Beauty in the Auvergne

19 September 2023
Credit: S Monteil

The 21st International Conference on B-Physics at Frontier Machines, Beauty 2023, was held in Clermont-Ferrand, France, from 3-7 July, hosted by the Laboratoire de Physique de Clermont (IN2P3/CNRS, Université Clermont Auvergne). It was the first in-person edition of the series since the pandemic, and attracted 75 participants from all over the world. The programme had 53 invited talks of which 13 were theoretical overviews. An important element was also the Young Scientist Forum, with 7 short presentations on recent results.

The key focus of the conference series is to review the latest results in heavy-flavour physics and discuss future directions. Heavy-flavour decays, in particular those of hadrons that contain b quarks, offer powerful probes of physics beyond the Standard Model (SM). Beauty 2023 took place 30 years after the opening meeting in the series. A dedicated session was devoted to reflections on the developments in flavour physics over this period, and also celebrating the life of Sheldon Stone, who passed away in October 2021. Sheldon was both an inspirational figure in flavour physics as a whole, a driving force behind the CLEO, BTeV and LHCb experiments, and a long-term supporter of the Beauty conference series.

LHC results
Many important results have emerged from the LHC since the last Beauty conference. One concerns the CP-violating parameter sin2β, for which measurements by the BaBar and Belle experiments at the start of the millennium marked the dawn of the modern flavour-physics era.  LHCb has now measured sin2β with a precision better than any other experiment, to match its achievement for ϕs, the analogous parameter in Bs0 decays, where ATLAS and CMS have also made a major contribution. Continued improvements in the knowledge of these fundamental parameters will be vital in probing for other sources of CP violation beyond the SM.
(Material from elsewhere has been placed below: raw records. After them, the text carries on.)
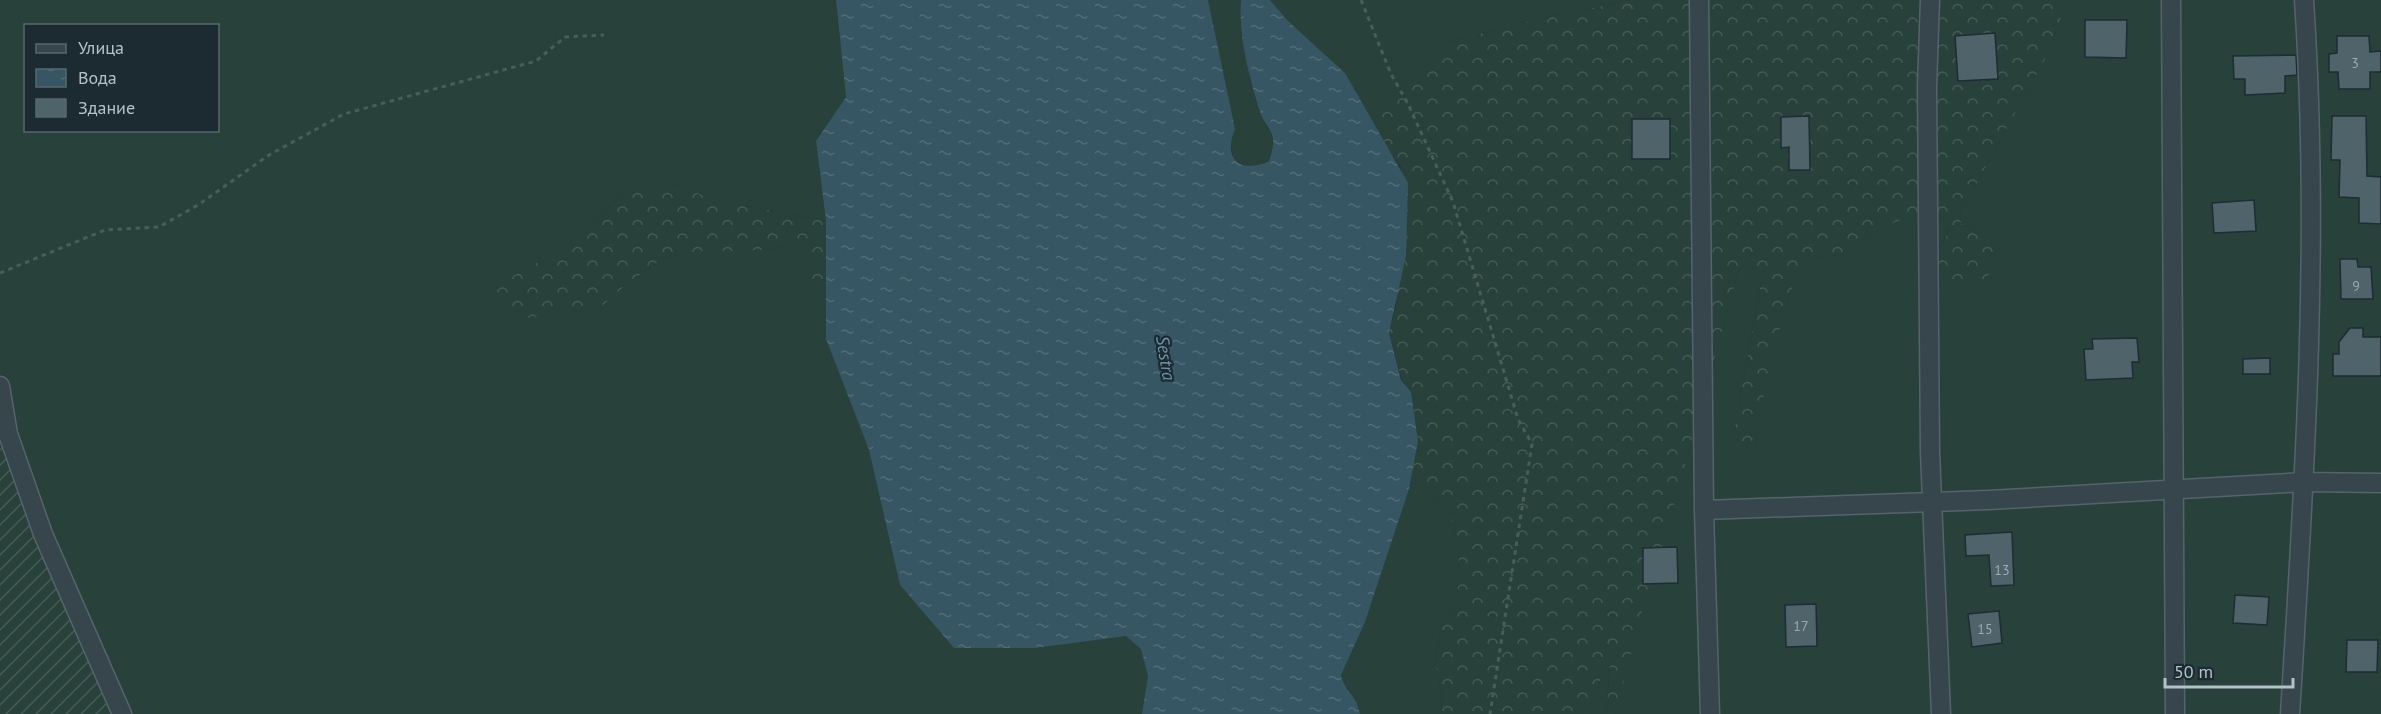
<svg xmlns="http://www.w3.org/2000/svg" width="2381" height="714" font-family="'PT Sans',sans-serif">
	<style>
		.grass { fill: #28413b; fill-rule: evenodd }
		.forest { fill: url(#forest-crowns) }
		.garden { fill: url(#garden-furrows) }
		.water { fill: url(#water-ripples) }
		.building { fill: #4e636a; stroke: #1e2d33; stroke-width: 1.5 }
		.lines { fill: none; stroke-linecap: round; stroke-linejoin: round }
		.minor-casing { stroke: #55646a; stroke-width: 21 }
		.path { stroke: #475e5b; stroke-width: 3; stroke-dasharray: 4.5 4.5; stroke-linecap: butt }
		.minor { stroke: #37464c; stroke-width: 18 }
		.labels { text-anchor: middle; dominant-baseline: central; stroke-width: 4.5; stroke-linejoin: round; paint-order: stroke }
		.number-label { font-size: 14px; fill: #9aaab0 }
		.water-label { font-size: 18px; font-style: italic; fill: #6c96a7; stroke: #1c2b31 }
	</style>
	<defs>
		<pattern id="forest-crowns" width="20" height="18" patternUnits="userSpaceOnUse" patternTransform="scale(1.5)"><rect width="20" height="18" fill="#28413b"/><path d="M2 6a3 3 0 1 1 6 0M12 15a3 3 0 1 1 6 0" fill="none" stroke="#455b56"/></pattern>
		<pattern id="garden-furrows" width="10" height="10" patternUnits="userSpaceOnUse" patternTransform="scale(1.5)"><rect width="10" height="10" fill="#28413b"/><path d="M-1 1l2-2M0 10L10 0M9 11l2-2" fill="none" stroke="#455b56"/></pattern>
		<pattern id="water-ripples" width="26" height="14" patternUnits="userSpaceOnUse" patternTransform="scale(1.5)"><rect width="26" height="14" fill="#375663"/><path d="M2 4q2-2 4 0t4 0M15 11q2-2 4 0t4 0" fill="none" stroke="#526c78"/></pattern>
	</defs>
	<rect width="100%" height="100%" fill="#23353c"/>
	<path class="grass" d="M0,0H836L846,97L816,141L826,221L721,201L667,183L621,196L566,246L496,286L601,307L628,283L664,258L698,251H749L792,246L807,256L813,282L826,290V339L869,450L900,585L954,648H1035L1126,635L1141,648L1148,676L1142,714H122L0,436ZM26,26H218V130H26Z
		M1208,0H1241C1238,35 1249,76 1259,109C1266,133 1279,129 1269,160C1255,167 1246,169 1233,158Z
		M1270,0H1631L1525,22L1448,42L1416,76L1392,90L1378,105L1382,141L1345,73L1288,21Z
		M2068,0H2381V714H1615L1646,565L1661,551L1739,269L1752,266L1761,282L1733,437L1799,270L1818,257L1840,255L1883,227L1904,219L1947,216L1950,228L1930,265L1990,236L1961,224L1960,210L1978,181L2045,59Z
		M1409,489L1422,490L1448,507L1459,545L1457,602L1441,629L1435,660L1442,696L1441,714H1360C1356,693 1347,694 1341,675L1365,622Z
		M1610,664L1606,714H1591L1601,678Z"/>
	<path class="forest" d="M1631,0H2068L2045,59L1978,181L1960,210L1961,224L1990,236L1999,261L1983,282L1967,285L1947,283L1930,265L1950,229L1946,216L1904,219L1883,227L1840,255L1818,257L1800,270L1786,302L1753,440L1742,452L1733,437L1761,283L1752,266L1739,269L1661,552L1646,565L1648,589L1615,714H1606L1610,665L1601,678L1591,714H1441L1442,696L1435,660L1441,629L1457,602L1459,545L1448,507L1422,490L1409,489L1418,441L1411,392L1402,380L1389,333L1396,307L1401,167L1382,141L1377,105L1392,90L1416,76L1448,42L1525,22Z
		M667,183L721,201L826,221V290L813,282L806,256L792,246L749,251H698L664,258L628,283L601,307L521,319L494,305L495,286L566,246L621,196Z"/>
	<path class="garden" d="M0,436L122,714H0Z"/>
	<path class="water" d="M836,0H1208L1235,129C1222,160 1241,174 1269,161C1280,129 1266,132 1259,109C1249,76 1238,35 1241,0H1270L1288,21L1345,73L1408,183L1406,256L1389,333L1401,380L1411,392L1418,441L1409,489L1365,622L1341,675C1346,694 1356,693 1360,714H1142L1148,676L1141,649L1126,636L1035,648H954L900,585L869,450L826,339V221L816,141L846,97Z"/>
	<path class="building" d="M2085,20H2127L2126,58L2085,57Z
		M1995,33L1998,79L1958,81L1955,36Z
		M2337,36H2369L2370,52L2381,51V72H2370V89H2339L2338,72H2329V54L2337,53Z
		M2296,55L2297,75L2285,76V93L2245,95V79H2234L2233,56Z
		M1809,116L1810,170H1789V147L1781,148V117Z
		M2332,116H2366L2367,176L2381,177V224L2359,223V198L2339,197L2340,160H2331Z
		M1632,119H1670V159H1632Z
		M2254,200L2256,231L2214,233L2212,203Z
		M2340,259H2357L2358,267H2371L2373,299H2341Z
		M2350,328H2363V337H2381V376H2333V354H2339V342Z
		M2137,338L2139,362H2132L2133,378L2086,380L2084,349H2093L2092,339Z
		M2270,358V374H2243V359Z
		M2012,532L2014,585L1991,586L1989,555L1966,556L1965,535Z
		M1677,547L1678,583L1643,584V548Z
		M2235,595L2269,597L2267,625L2233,623Z
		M1816,604L1817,646L1786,647L1785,605Z
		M1999,611L2002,643L1972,647L1968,614Z
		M2347,640H2378L2377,672H2346Z"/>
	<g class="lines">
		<defs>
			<path id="minor" d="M1699,0L1704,510L1710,714
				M1930,0L1927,87L1930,452L1941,714
				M2171,0L2175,714
				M0,386L8,434L43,534L122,714
				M1704,510L1989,500L2304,482L2381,483
				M2290,714C2305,477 2320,237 2304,0"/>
		</defs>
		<use href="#minor" class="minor-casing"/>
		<path class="path" d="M1361,0L1391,74L1408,104L1453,202L1518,419L1532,444L1490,714
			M0,273L105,230L159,227L198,205L269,155L344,114L536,61L565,37L604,35"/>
		<use href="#minor" class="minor"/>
	</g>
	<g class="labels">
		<g class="number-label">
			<text x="2355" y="63">3</text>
			<text x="2356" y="286">9</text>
			<text x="2002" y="570">13</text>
			<text x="1801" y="626">17</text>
			<text x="1985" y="629">15</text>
		</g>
		<g class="water-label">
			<text transform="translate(1166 358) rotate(81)">Sestra</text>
		</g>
	</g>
	<rect x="24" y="24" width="195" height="108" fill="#1c2b31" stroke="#58676d" stroke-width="1.5"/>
	<rect x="36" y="44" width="30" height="9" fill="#37464c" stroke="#58676d" stroke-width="1.5"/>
	<text x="78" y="54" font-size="18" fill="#b3c1c8">Улица</text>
	<rect x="36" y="69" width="30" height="18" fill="url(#water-ripples)" stroke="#58676d" stroke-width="1.5"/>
	<text x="78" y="84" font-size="18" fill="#b3c1c8">Вода</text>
	<rect x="36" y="99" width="30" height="18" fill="#4e636a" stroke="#58676d" stroke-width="1.5"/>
	<text x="78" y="114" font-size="18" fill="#b3c1c8">Здание</text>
	<path d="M2165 678v9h128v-9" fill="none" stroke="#b3c1c8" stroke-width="3"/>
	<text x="2174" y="678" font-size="18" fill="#b3c1c8" stroke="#1c2b31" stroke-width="4.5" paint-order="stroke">50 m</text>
</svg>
Over the past decade, the community has been intrigued by strong hints of the breakdown of lepton-flavour universality, one of the guiding tenets of the SM, in B decays. Following a recent update from LHCb, it seems that lepton universality may remain a good symmetry, at least in the class of electroweak-penguin decays such as B→K(*)l+l, where much of the excitement was focused (CERN Courier January/February 2023 p7). Nonetheless, there remain puzzles to be understood in this sector of flavour physics, and anomalies are emerging elsewhere. For example, non-leptonic decays of the kind Bs→ Ds +K show intriguing patterns through CP-violation and decay-rate information.
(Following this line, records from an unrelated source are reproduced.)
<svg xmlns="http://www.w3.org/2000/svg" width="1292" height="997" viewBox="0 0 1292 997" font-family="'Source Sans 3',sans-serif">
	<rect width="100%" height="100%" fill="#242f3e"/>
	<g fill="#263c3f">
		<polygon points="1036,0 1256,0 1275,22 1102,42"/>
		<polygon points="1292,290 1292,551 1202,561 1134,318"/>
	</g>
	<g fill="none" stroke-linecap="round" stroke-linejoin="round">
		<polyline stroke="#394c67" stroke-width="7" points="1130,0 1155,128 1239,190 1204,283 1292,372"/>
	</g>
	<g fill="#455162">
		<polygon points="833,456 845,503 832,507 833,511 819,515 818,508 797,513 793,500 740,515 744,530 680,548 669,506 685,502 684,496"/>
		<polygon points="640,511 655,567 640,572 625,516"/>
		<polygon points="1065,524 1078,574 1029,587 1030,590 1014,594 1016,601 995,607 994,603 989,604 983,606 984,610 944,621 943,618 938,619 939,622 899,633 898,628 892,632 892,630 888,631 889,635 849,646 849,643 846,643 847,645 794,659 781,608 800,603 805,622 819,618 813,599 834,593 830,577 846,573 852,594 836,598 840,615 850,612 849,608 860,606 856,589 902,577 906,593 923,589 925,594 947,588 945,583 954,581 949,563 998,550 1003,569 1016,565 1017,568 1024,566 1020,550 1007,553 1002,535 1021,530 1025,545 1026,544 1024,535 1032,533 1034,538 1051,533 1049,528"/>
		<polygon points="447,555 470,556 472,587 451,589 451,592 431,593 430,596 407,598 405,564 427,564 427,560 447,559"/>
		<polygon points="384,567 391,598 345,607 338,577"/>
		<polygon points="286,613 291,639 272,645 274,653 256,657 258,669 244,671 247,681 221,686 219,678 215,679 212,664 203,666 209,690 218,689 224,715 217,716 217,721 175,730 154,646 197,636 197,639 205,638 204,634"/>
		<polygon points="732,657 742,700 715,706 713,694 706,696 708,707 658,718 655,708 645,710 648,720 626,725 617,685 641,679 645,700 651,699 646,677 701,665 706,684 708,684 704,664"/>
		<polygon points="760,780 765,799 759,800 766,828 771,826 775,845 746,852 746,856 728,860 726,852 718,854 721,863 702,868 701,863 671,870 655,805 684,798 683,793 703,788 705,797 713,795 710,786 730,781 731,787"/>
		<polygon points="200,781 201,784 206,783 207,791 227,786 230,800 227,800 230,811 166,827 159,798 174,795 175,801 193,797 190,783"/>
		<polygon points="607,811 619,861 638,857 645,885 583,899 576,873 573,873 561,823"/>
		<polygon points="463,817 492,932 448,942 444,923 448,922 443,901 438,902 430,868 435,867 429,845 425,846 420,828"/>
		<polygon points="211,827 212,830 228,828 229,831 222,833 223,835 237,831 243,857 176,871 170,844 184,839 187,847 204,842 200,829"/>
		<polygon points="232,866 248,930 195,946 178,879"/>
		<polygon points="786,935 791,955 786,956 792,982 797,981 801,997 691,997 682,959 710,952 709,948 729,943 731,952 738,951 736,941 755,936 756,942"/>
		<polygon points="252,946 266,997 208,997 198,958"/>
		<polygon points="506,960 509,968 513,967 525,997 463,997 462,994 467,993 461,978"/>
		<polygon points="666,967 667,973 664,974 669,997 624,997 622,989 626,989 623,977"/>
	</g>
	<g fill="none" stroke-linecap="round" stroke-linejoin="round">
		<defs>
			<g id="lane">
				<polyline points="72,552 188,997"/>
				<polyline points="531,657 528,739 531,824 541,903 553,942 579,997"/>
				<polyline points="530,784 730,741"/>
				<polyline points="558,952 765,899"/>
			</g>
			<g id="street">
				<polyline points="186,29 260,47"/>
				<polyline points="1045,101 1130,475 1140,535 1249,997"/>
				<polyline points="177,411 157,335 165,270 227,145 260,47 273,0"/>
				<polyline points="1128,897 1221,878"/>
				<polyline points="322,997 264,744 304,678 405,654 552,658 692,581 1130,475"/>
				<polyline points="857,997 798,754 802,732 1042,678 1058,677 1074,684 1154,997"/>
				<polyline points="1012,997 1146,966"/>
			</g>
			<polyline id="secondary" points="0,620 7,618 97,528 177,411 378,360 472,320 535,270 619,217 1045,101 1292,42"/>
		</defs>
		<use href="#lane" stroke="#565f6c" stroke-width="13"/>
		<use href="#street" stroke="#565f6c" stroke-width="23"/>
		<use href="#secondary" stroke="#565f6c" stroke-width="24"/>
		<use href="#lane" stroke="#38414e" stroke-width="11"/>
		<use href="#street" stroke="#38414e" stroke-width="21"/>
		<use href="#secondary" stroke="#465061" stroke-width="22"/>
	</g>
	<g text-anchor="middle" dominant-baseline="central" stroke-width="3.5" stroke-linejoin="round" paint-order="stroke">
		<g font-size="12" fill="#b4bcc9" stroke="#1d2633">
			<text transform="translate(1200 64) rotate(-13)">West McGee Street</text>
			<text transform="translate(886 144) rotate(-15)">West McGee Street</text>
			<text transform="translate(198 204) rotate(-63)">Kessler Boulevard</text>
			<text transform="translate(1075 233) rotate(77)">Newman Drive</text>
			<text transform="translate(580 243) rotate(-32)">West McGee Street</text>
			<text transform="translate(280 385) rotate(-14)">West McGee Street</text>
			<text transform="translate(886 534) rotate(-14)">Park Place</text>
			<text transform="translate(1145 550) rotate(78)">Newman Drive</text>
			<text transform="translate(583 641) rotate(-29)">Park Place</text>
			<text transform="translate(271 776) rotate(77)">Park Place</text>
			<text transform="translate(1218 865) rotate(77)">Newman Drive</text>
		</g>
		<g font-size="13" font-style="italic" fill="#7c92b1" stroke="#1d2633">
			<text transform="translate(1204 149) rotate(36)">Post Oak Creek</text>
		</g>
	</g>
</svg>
The July conference was noteworthy as being a showcase for the first major results to emerge from the Belle II experiment. Belle II has now collected 362 fb-1 of integrated luminosity on the Υ(4S) resonance, which constitutes a dataset similar in size to that accumulated by BaBar and the original Belle experiment, and results were shown from early tranches of this sample.  In some cases, these results already match or exceed in sensitivity and precision what was achieved at the first generation of B-factory experiments, or indeed elsewhere. These advances can be attributed to improved instrumentation and analysis techniques. For example, world-leading measurements of the lifetimes of several charm hadrons were presented, including the D0, D+, Ds+ and Λc+. Belle II and its accelerator, SuperKEKB, will emerge from a year-long shutdown in December with the goal to increase the dataset by a factor of 10-20 in the coming half decade.

Full of promise
The future experimental programme of flavour physics is full of promise. In addition to the upcoming riches expected from Belle II, an upgraded LHCb detector is being commissioned in order to collect significantly larger event samples over the coming decade. Upgrades to ATLAS and CMS will enhance these experiments’ capabilities in flavour physics during the High-Luminosity LHC era, for which a second upgrade to LHCb is also foreseen. Conference participants also learned of the exciting possibilities for flavour physics at the proposed future collider FCC-ee, where samples of several 1012 Z0 decays will open the door to ultra-precise measurements in an analysis environment much cleaner than at the LHC. These projects will be complemented by continued exploration of the kaon sector, and studies at the charm threshold for which a high-luminosity Super Tau Charm Factory is proposed in China.

The scientific programme of Beauty 2023 was complemented by outreach events in the city, including a `Pints of Science’ evening and a public lecture, as well as a variety of social events. These and the stimulating presentations made the conference a huge success, demonstrating that flavour remains a vibrant field and continues to be a key player in the search for new physics beyond the Standard Model.